STATED GOAL
Rewrite all the records, substituting "collection site" for "locality" and keeping everything else the same. Omit the pictures from your answer.

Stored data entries
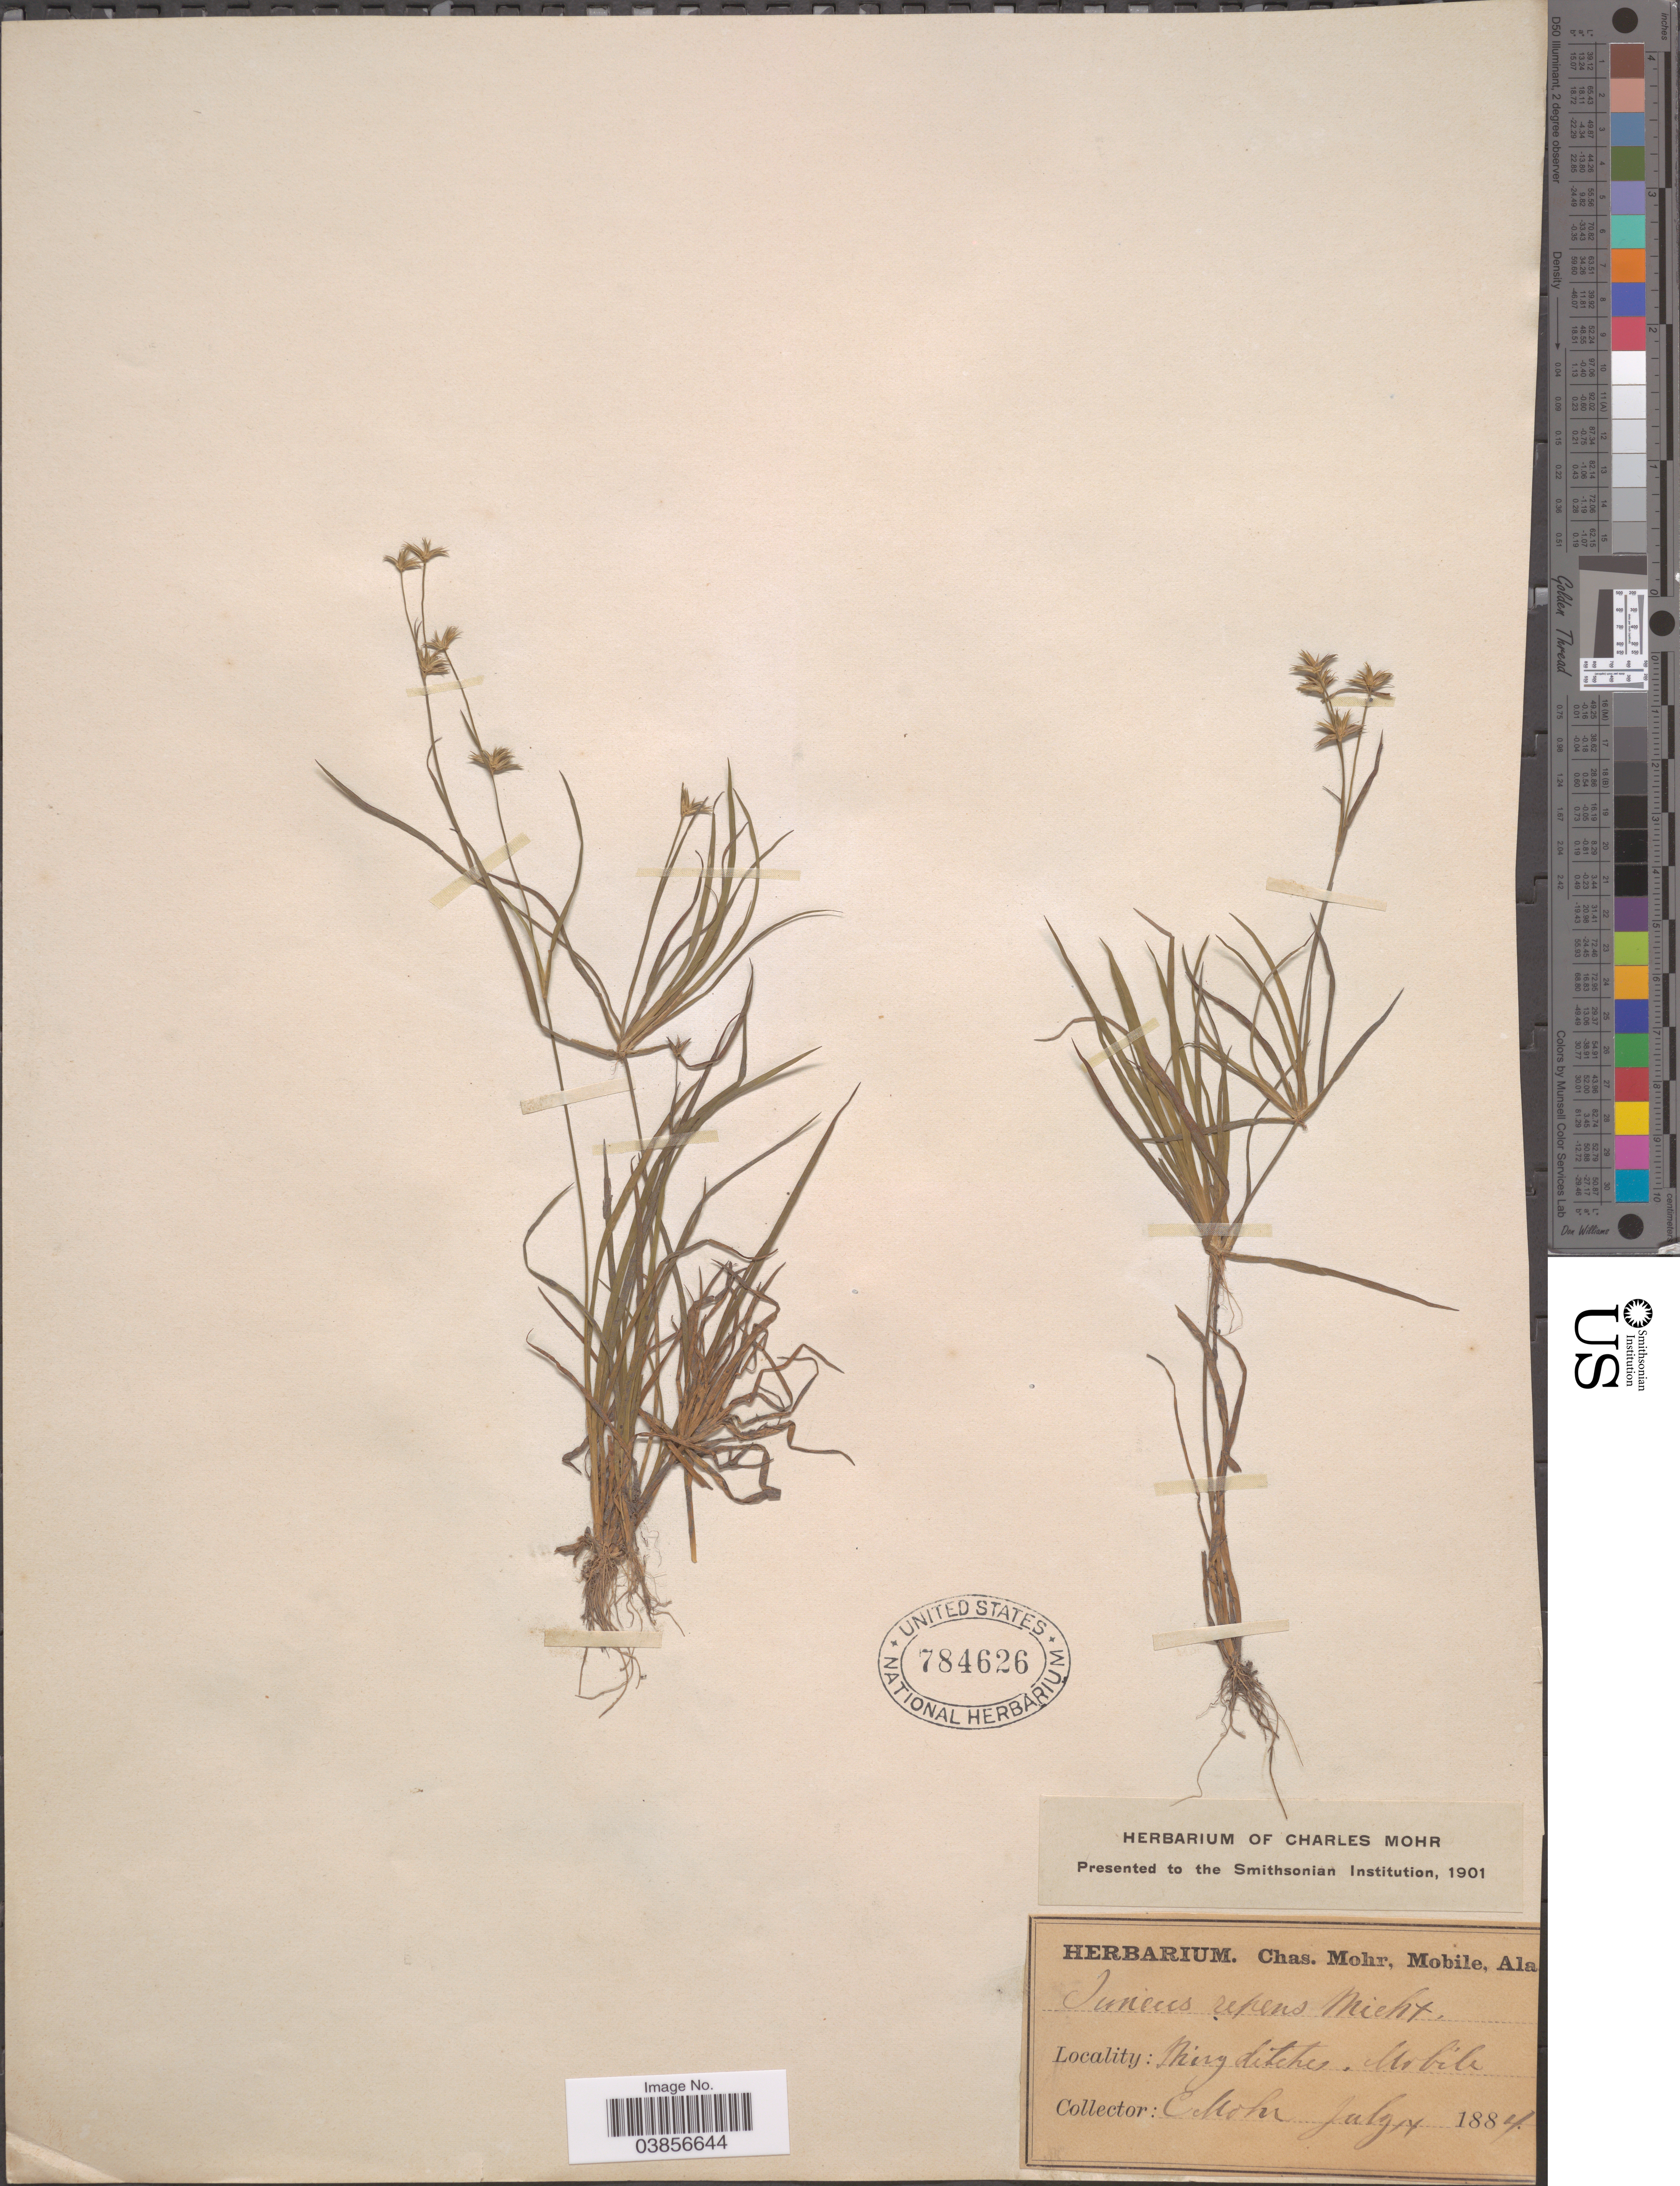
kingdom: Plantae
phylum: Tracheophyta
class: Liliopsida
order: Poales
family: Juncaceae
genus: Juncus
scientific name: Juncus repens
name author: Michx.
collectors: C. T. Mohr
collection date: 1884-07-04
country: United States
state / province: Alabama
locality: Mobile.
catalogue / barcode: US 784626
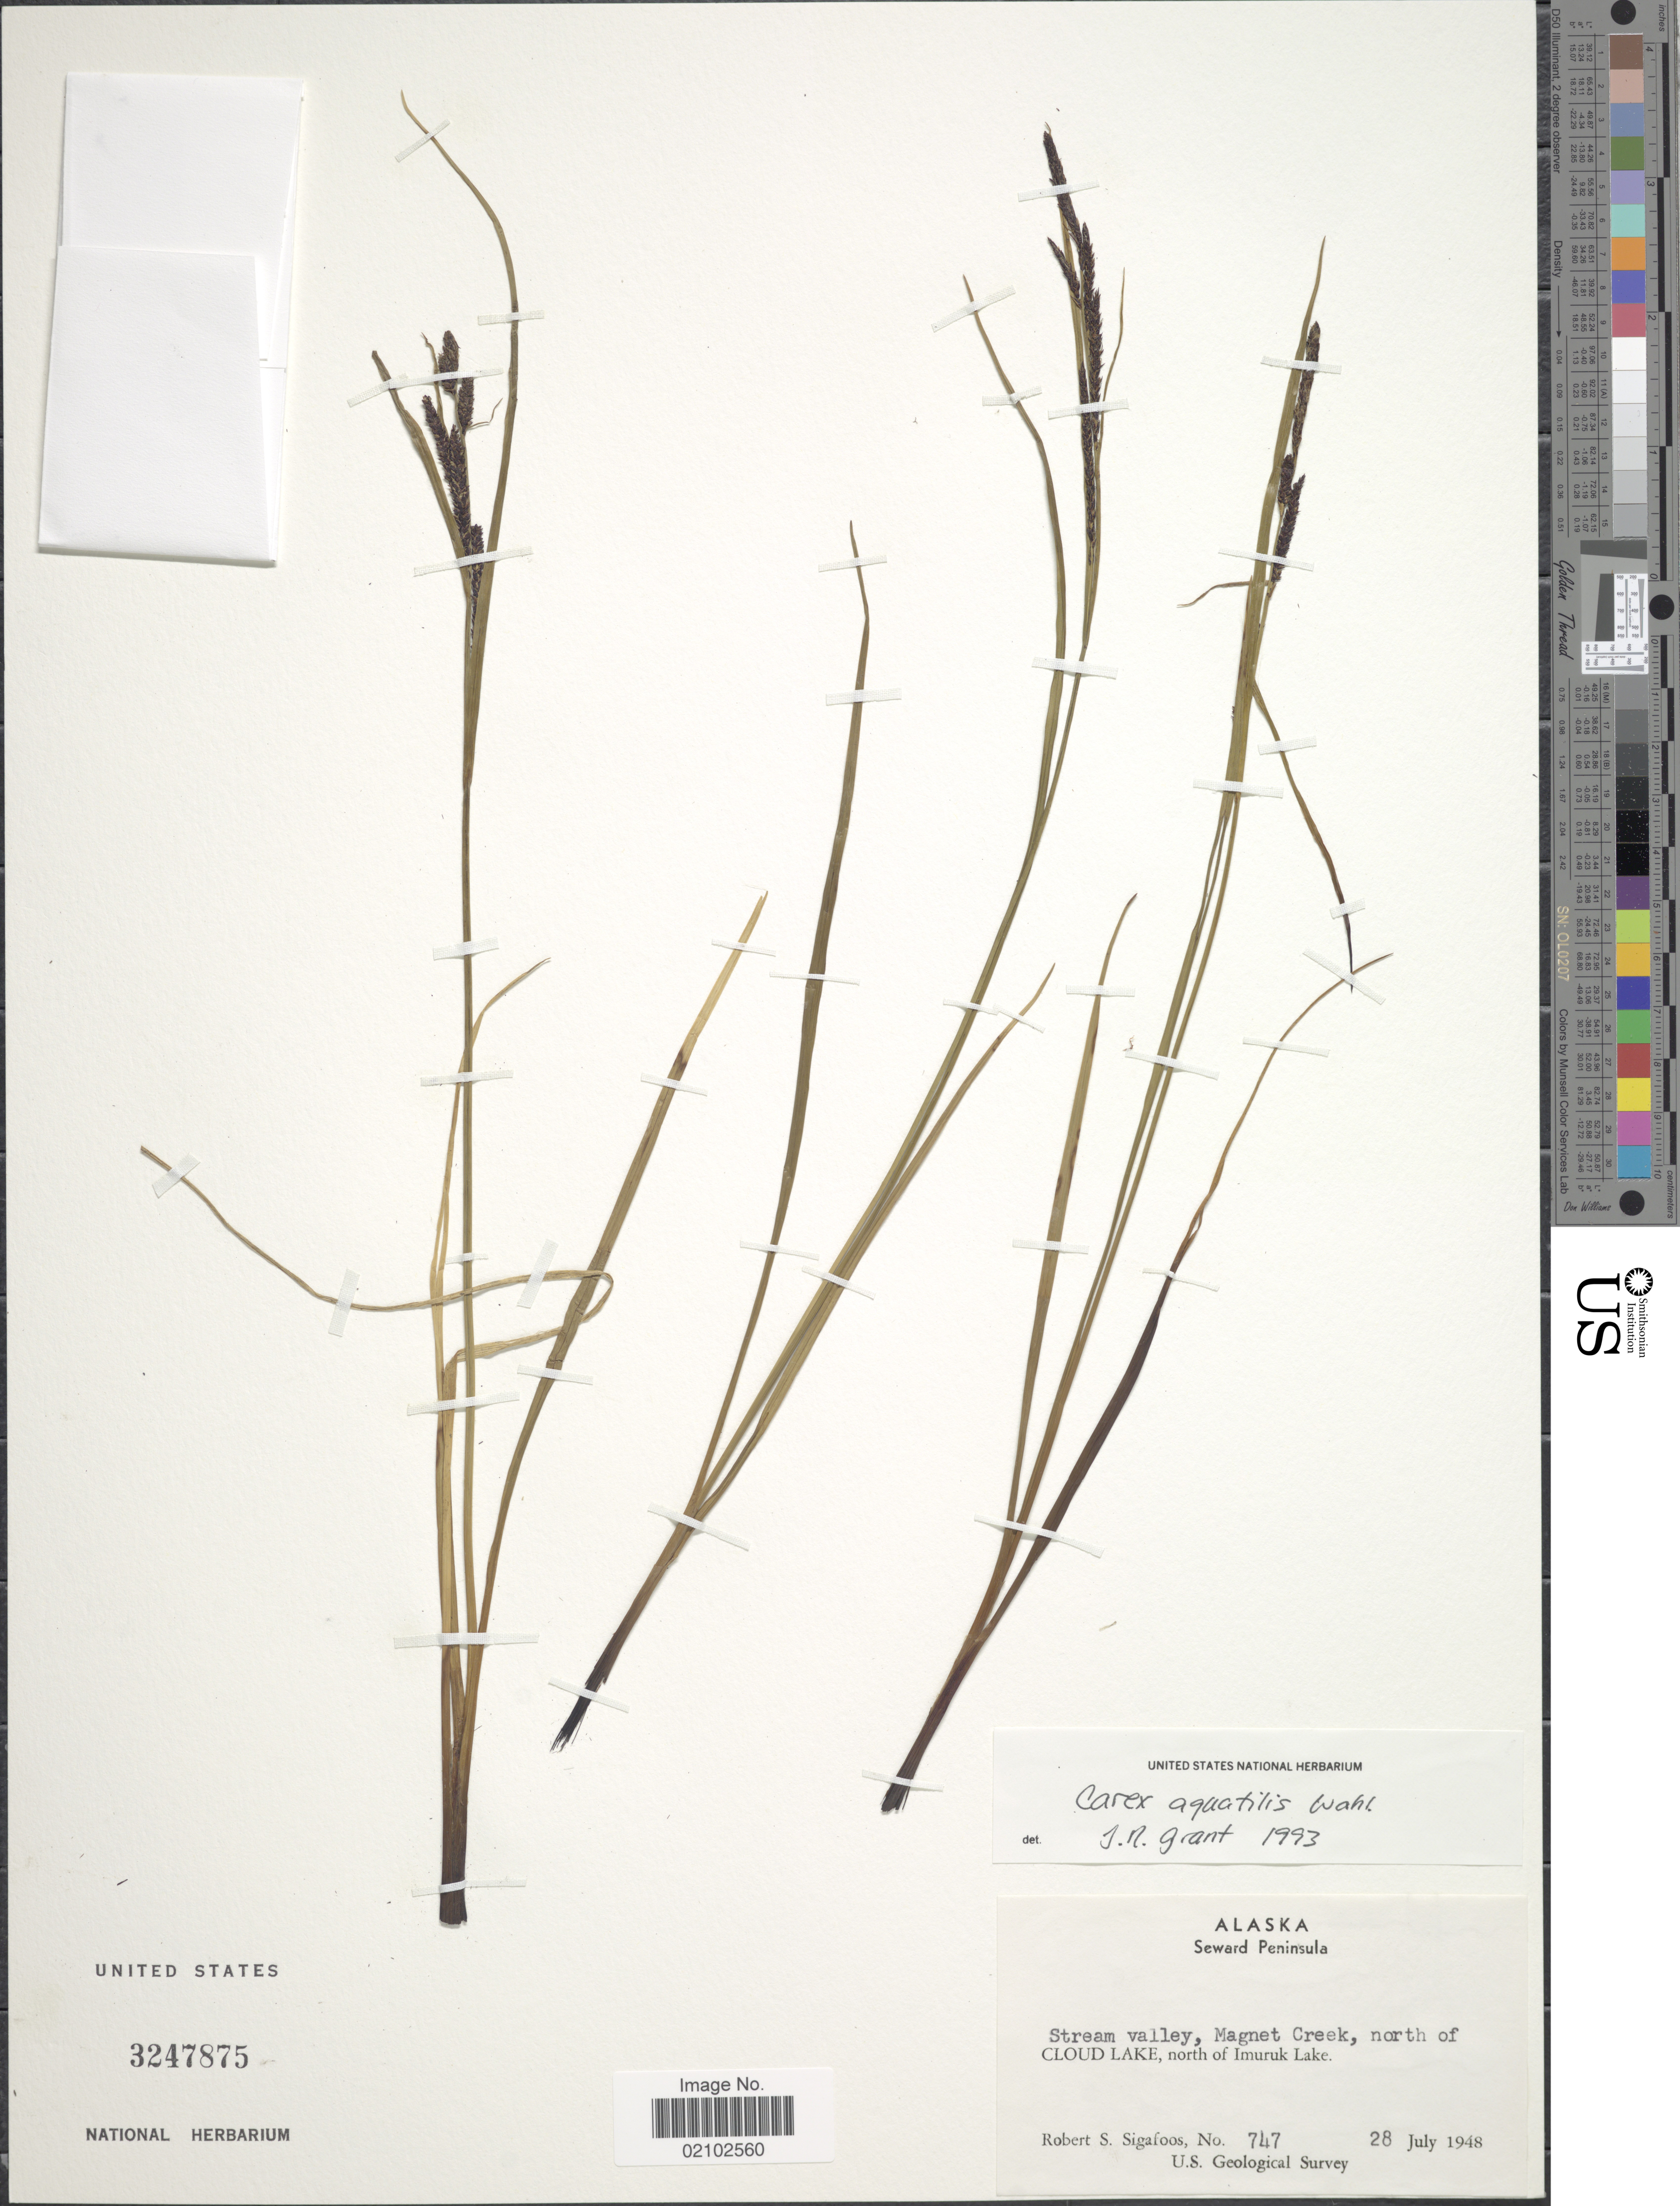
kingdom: Plantae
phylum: Tracheophyta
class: Liliopsida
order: Poales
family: Cyperaceae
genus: Carex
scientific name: Carex aquatilis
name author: Wahlenb.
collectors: R. Sigafoos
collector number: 747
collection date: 1948-07-28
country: United States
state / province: Alaska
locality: Seward Peninsula, Stream valley, Magnet Creek, north of Cloud Lake, north of Imuruk Lake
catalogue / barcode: US 3247875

ANSWER TO THE EXERCISE
kingdom: Plantae
phylum: Tracheophyta
class: Liliopsida
order: Poales
family: Juncaceae
genus: Juncus
scientific name: Juncus repens
name author: Michx.
collectors: C. T. Mohr
collection date: 1884-07-04
country: United States
state / province: Alabama
collection site: Mobile.
catalogue / barcode: US 784626
kingdom: Plantae
phylum: Tracheophyta
class: Liliopsida
order: Poales
family: Cyperaceae
genus: Carex
scientific name: Carex aquatilis
name author: Wahlenb.
collectors: R. Sigafoos
collector number: 747
collection date: 1948-07-28
country: United States
state / province: Alaska
collection site: Seward Peninsula, Stream valley, Magnet Creek, north of Cloud Lake, north of Imuruk Lake
catalogue / barcode: US 3247875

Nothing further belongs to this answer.